Samantha scowled at him. “You see? And you said we’d just slip out of the airport, ‘quiet as church mice,’ and spend a couple of low-key days in New York.” She imitated his British accent as she spoke, noting the responding twitch of his sensuous lips.
“Yes, well, apologies. Anyway, half of New York decided to give me a call today to welcome me back. There’s only so much screening a secretary can do when it’s everybody from Trump to Giuliani to Bloomberg to George Steinbrenner ringing me. I got tired of it, so we relocated here.”
“That’s your fault, for being so handsome and rich and famous.” She grinned at him. “Just don’t try to cancel on me for dinner or the auction tonight.”

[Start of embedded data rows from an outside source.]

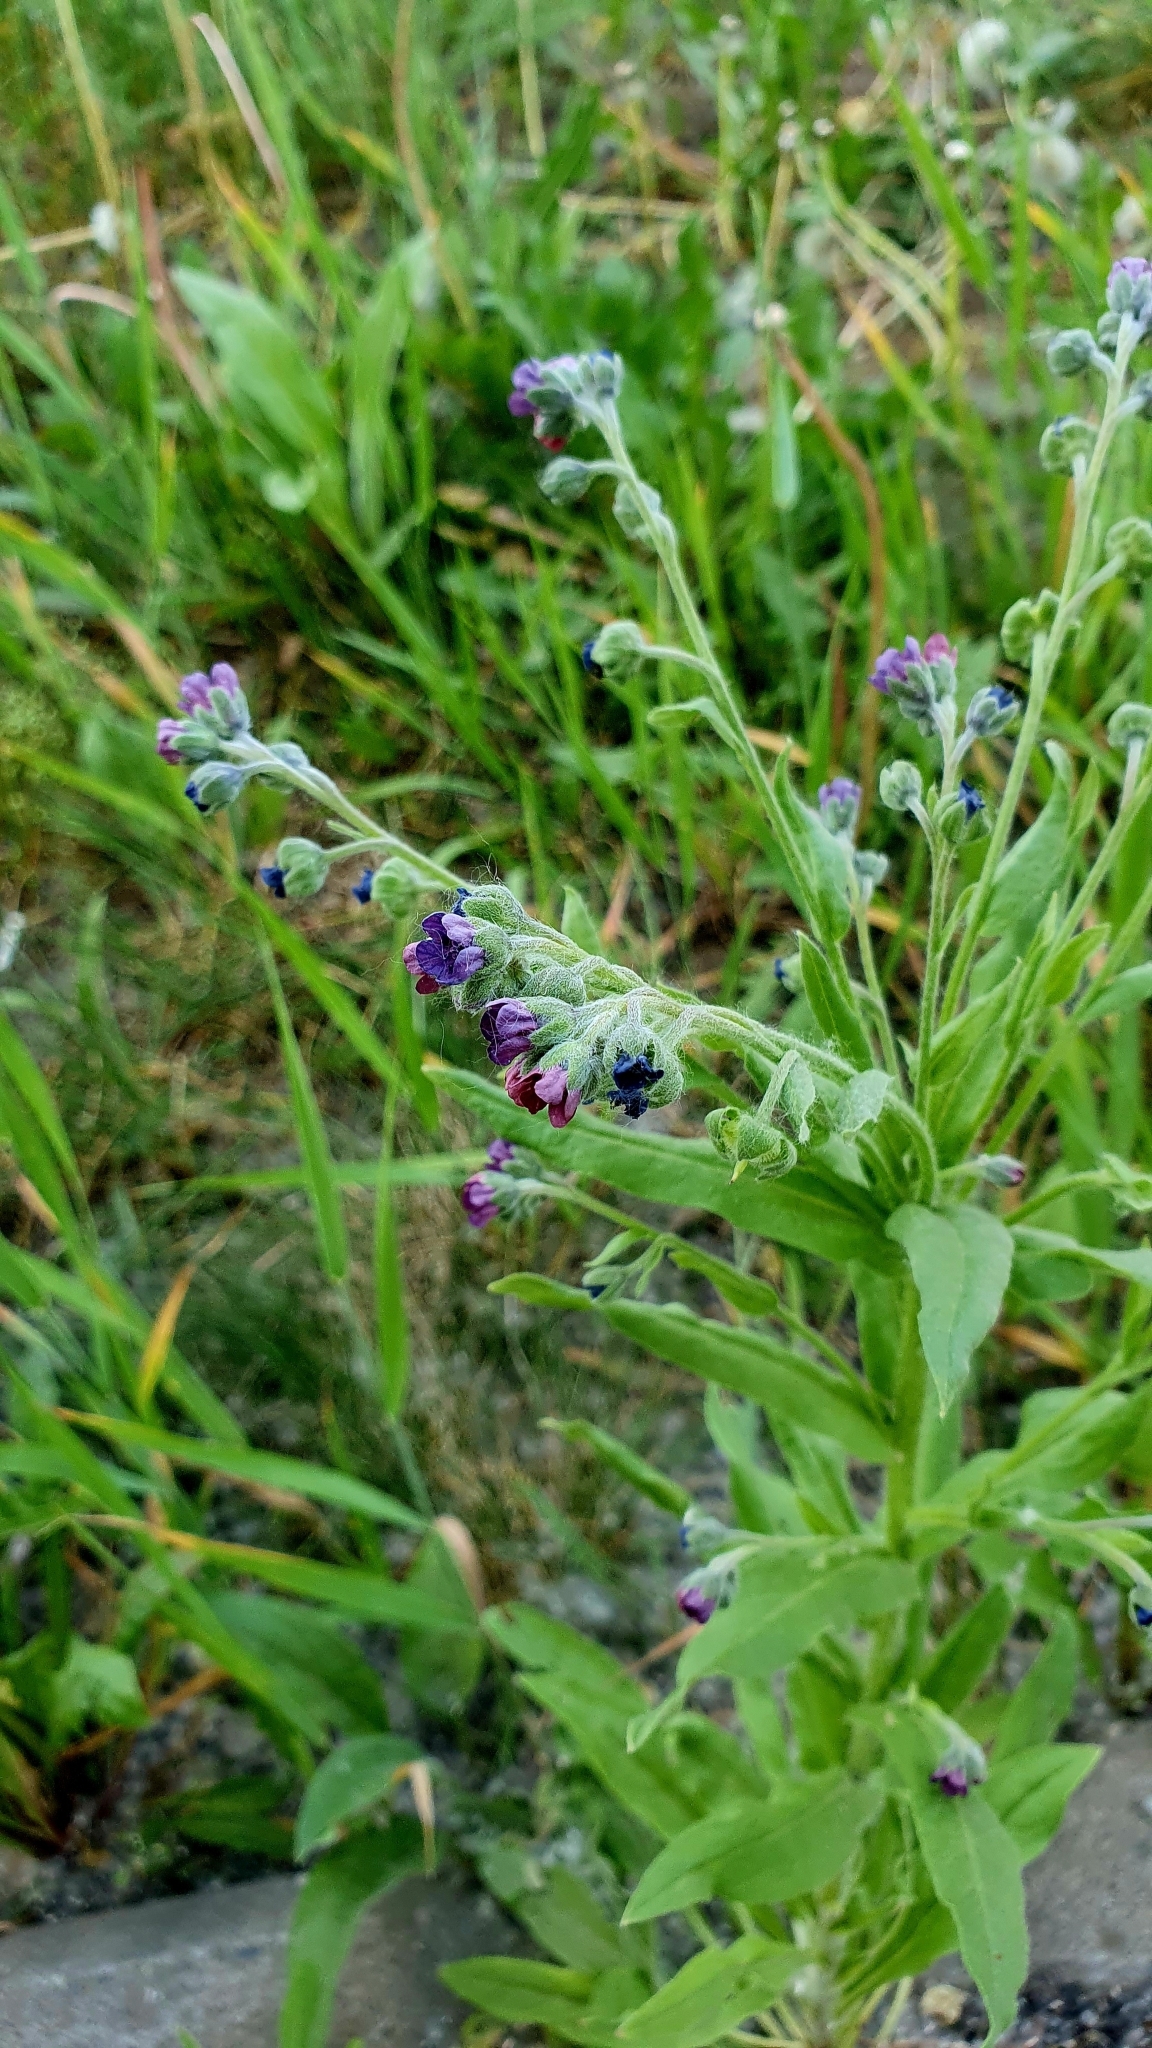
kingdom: Plantae
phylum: Tracheophyta
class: Magnoliopsida
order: Boraginales
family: Boraginaceae
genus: Cynoglossum
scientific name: Cynoglossum officinale
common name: Hound's-tongue
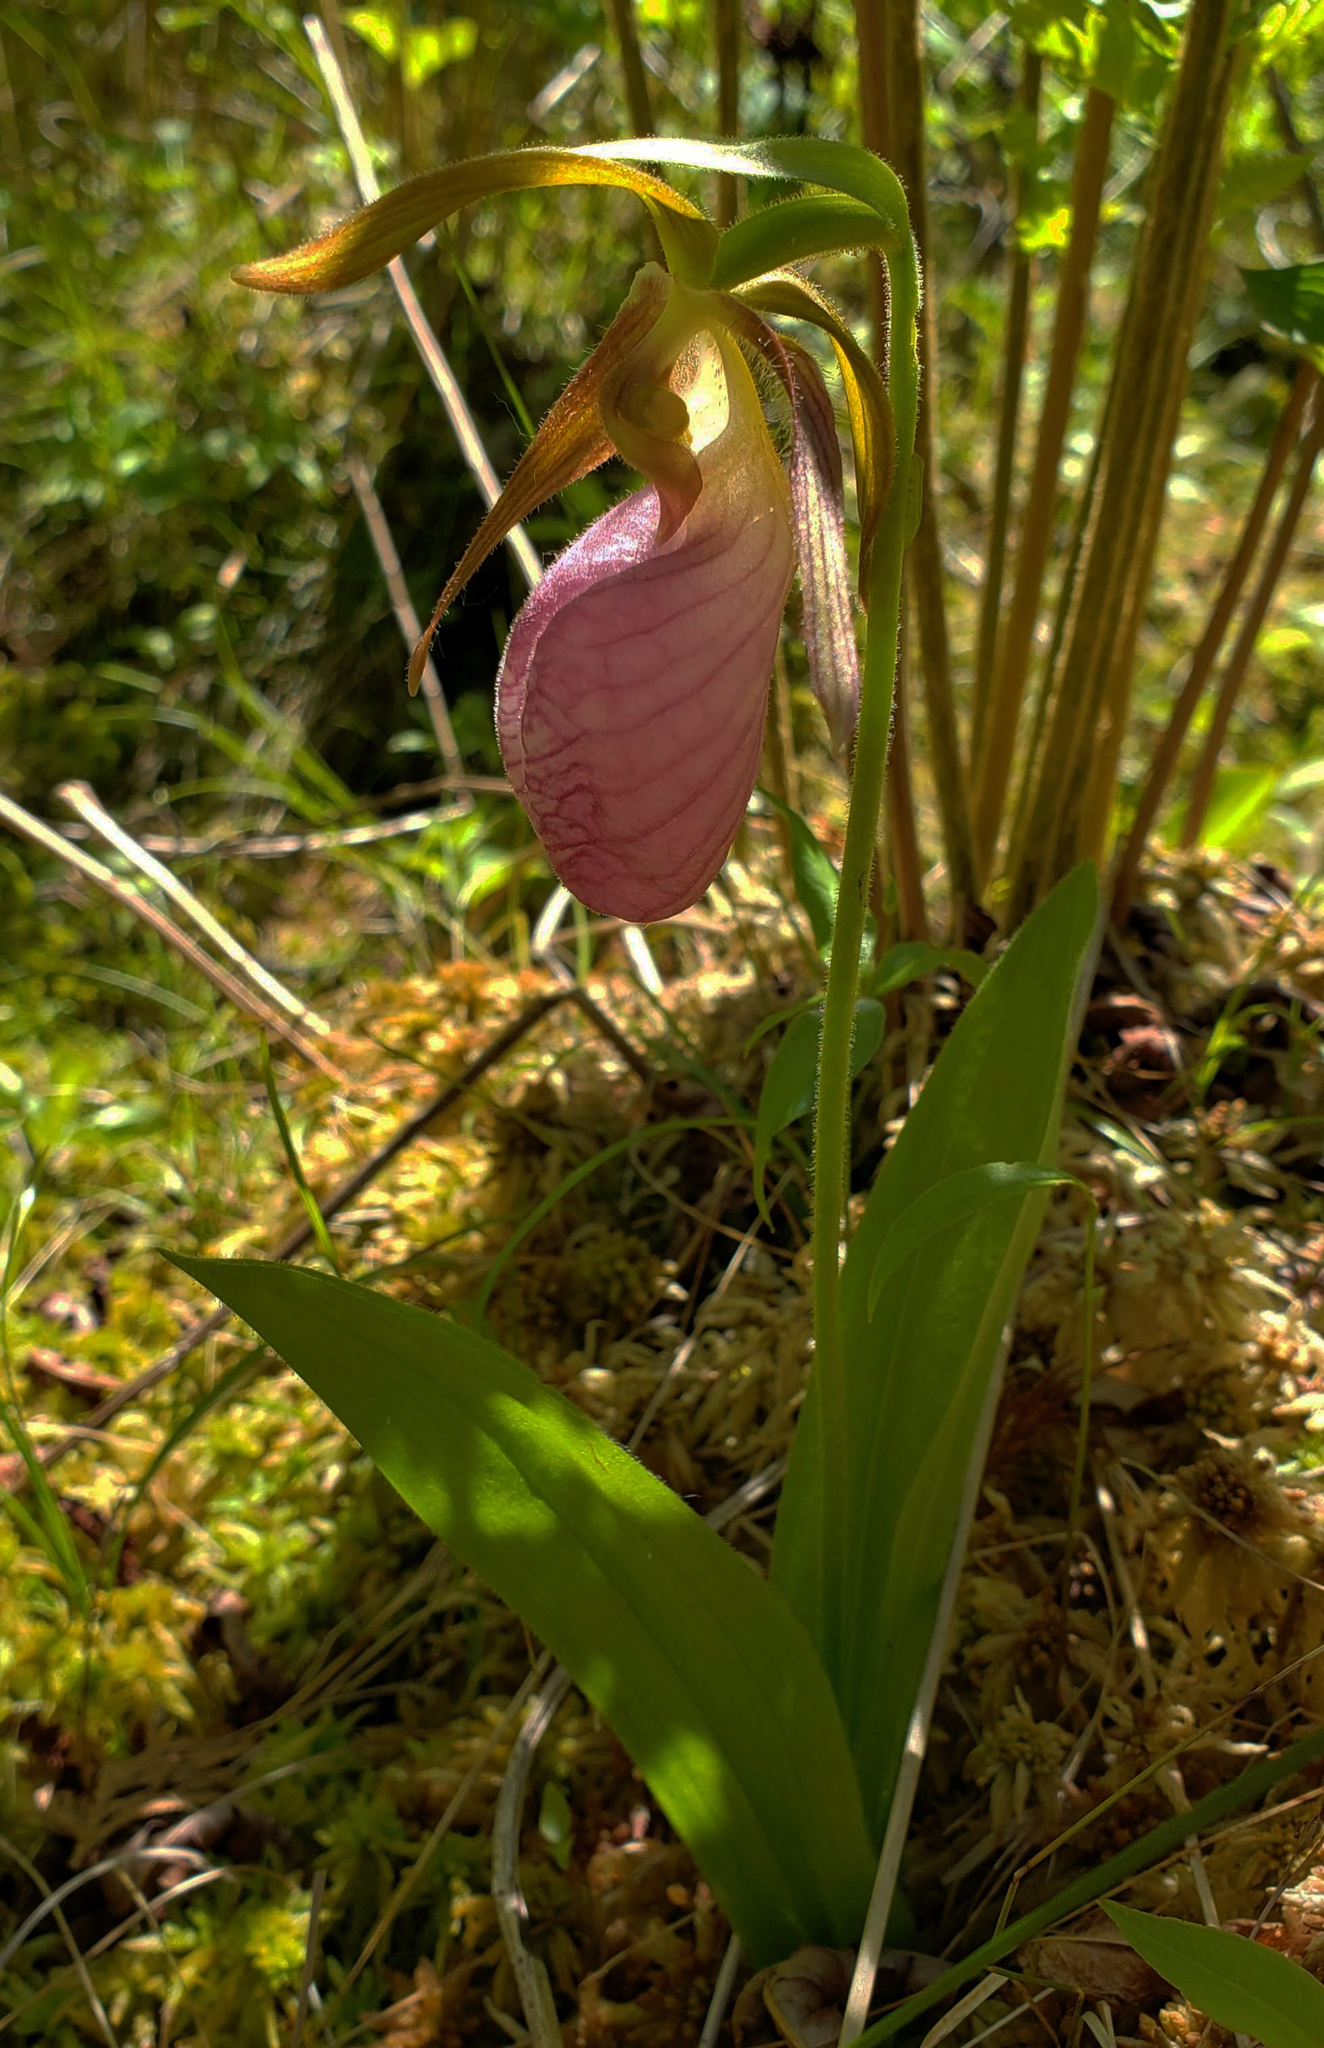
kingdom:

“How do you know where we’re going?”
She flashed him a grin. “Ben asked me what time we wanted the limo. I wheedled it out of him.”
“Sneak.”
“That’s me, all right.”
“So are you wearing that dress, then?”
“That’s why I bought it.”
Rick edged closer, sliding a hand around her waist and drawing her up against him. “All the better for me. No one will be able to take their eyes off you long enough to bid on any of the artwork.”
“Everybody dresses up for Sotheby’s evening auctions.”
“Not the way you do.” He kissed her, soft and slow. It made her knees weak. “Tell me how you know about Sotheby’s evening auctions.”
“I haven’t hit Sotheby’s in three years, if that’s what you’re implying.” Well, two, anyway, if she counted their London establishment.
“Mm-hm. I’ll be finished in the office by six.” He leaned down and kissed her again, bending her spine back just to let her know that he meant it. His hand crept up beneath her blouse, sliding along the bare skin of her stomach.
Her toes practically curled. “Okay,” she returned, forcing her mind back to matters at hand. “I’m going to grab a snack, then fax Stoney and take a shower.” She brushed his
hand away, slipped out of his arms, retrieved her dress, and continued down the stairs.
Deep satisfaction swirled down her spine to mingle with heady arousal as he headed back up to his office.
Ha
. She’d done it. This was the third time now she’d broken into one of his houses, and this time he hadn’t caught her. He hadn’t suspected a thing.
“Samantha?”
Damn
. She looked back up to the head of the stairs to see him gazing toward the far window with its missing pane. He had good vision, but hell, not that good. “Yes, Rick?” she said, echoing his tone again.
Never give anything away
. That was one of the thieves’ rules as quoted to her by her dad on a regular basis until Martin Jellicoe had ended up in prison and then dead just over three years ago.
“There are a dozen coats and two briefcases in the entryway,” Rick was saying. “How did you pass them by without realizing I was here with company?”
“I was distracted. Have fun with your minions.”
“And why would you walk through the front door and up the stairs with a dress wadded up under your blouse?”
“My hands were full.”
“With that missing windowpane up here, by any chance?” He descended the stairs again. “You broke into the house.”